His breath shook when he let it out, and he turned his head to face the man standing behind him, and his will broke.  He saw desire behind the protective distance in those eyes,stood up from his chair, and seized his opportunity.   

Gil was solid in his arms, warm flesh maddeningly concealed by the button down cotton covering his torso.  Hands, broad fingers, settled on his sides, almost shy in their movement, contrasting with the enthusiastic lips that parted easily so that Alan could taste more.   

More was coffee, and something chocolaty-cinnamon, so sensual Alan could hardly handle himself.  He was lost -- terribly, horribly lost.  So lost he hoped he never found his way home again.  Prayed that the birds would follow behind him and eat every damn breadcrumb he'd ever left in his wake so that he could stay in this enchanted place forever. 

He'd been right.  Even while Gil was a scientist, with all the necessary objectivity and detachment and commitment to evidence and repeatable results, that exterior hid so much.  Alan wondered if the people he worked with truly ever guessed at or appreciated all the passion contained in the broad shouldered form that hid itself in baggy shirts.  He doubted they did.  He was certain they didn't appreciate the beautiful ass that was so often concealed by baggy pants or jeans – not the way his hands were right now.   

Nor did his coworkers make a memory in the nerves of their fingertips of the muscular legs.  They heard his voice dispense wisdom, facts, theories.  He probably scolded each and every one of them on occasion.  Gil might have even raised his voice in anger a couple times – the job carried a level of frustration and a sense of responsibility that would make anyone snap no matter how good they were.  But the grumbling moans that softly trembled from his throat were Alan's alone.  That was knowledge that only served to make his breath come harder, intensify the hot flush that raced along his skin, and made him pull the other man tighter against him, so that he could indulge his needy cock with contact and the feel of equal arousal against his own hip.  

Knowing that Gil wanted him was one thing, feeling it was another.  He nibbled at the man's bottom lip before breaking contact and letting his head fall back as he tried to catch his breath.  He needed to reclaim a scrap of his sanity before the sensual need he'd been fighting made him do something impulsive and stupid and too, too fast. 

Gil gave as good as he got, though.  The fingers were running up his back now, pulling him so close that there was barely room for either of them to breathe while lips and tongue began experimenting over his neck, finding places that were sensitive, finding out how they were sensitive, so thoroughly – how many people would have found that unattractive?  Too many.  Too many people didn't realize the eroticism of this exquisite attention to every tiny detail.  Gil was probably counting his pores as his tongue rasped over the not quite perfectly shaved angle of his jaw.   

The mirror that had allowed him to step into fantasy-land shivered and shattered.  He didn't know why.  Denny apparently hadn't woken him when he'd come in, because the other man was snoring in the other bed as Alan sat up abruptly, shaking his head, glancing down the rumpled blankets and seeing what he already knew he had to deal with tenting the fabric just below his waist. 

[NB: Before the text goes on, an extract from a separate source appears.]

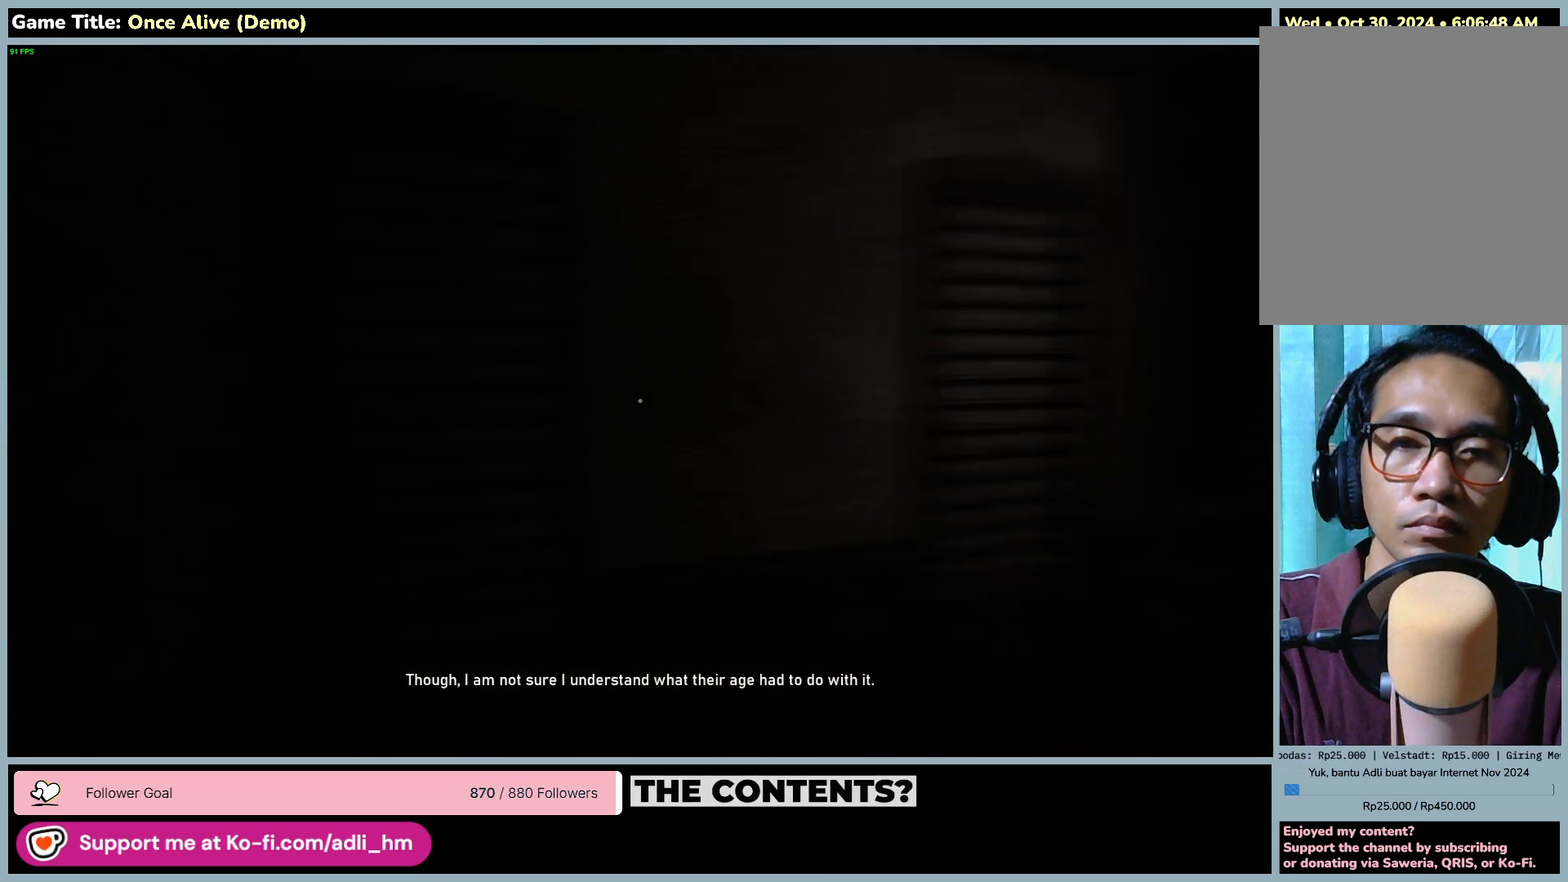
{"keys": ["w"], "mouse": [], "events": []}
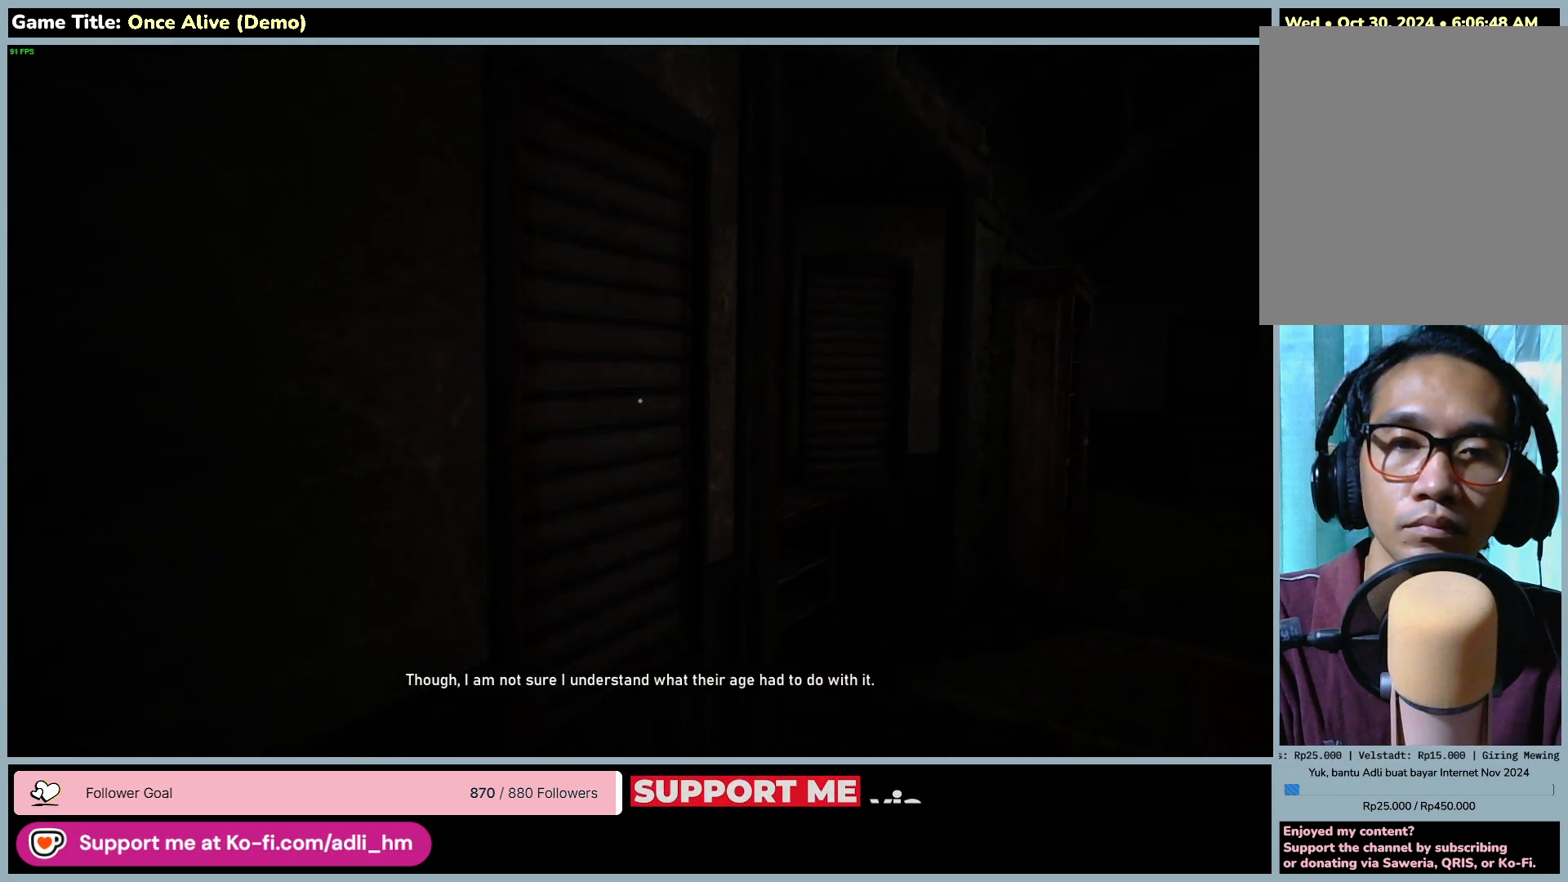
{"keys": ["w"], "mouse": [], "events": []}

The clock read 5:45 AM.  Might as well get up – he'd have to meet Gil... 

This was not good.  How the hell was he supposed to meet the man and discuss a case when one part of his brain would be busy finishing up that dream he'd had? 

He'd done difficult things before – he hesitated to use the word hard, lest he slip into cliché.  He could do it again, he thought, rolling out of bed and padding across the room to the bathroom for his shower.   

He stared at the temperature dial, torn between a cold shower or taking care of business with a hot shower and some hotel conditioner.  The brief, but torrid image of spending quality time in a hot shower with the forensic scientist made the decision for him, and he turned the dial to the right before grabbing the tiny bottle of conditioner from the basket by the sink.   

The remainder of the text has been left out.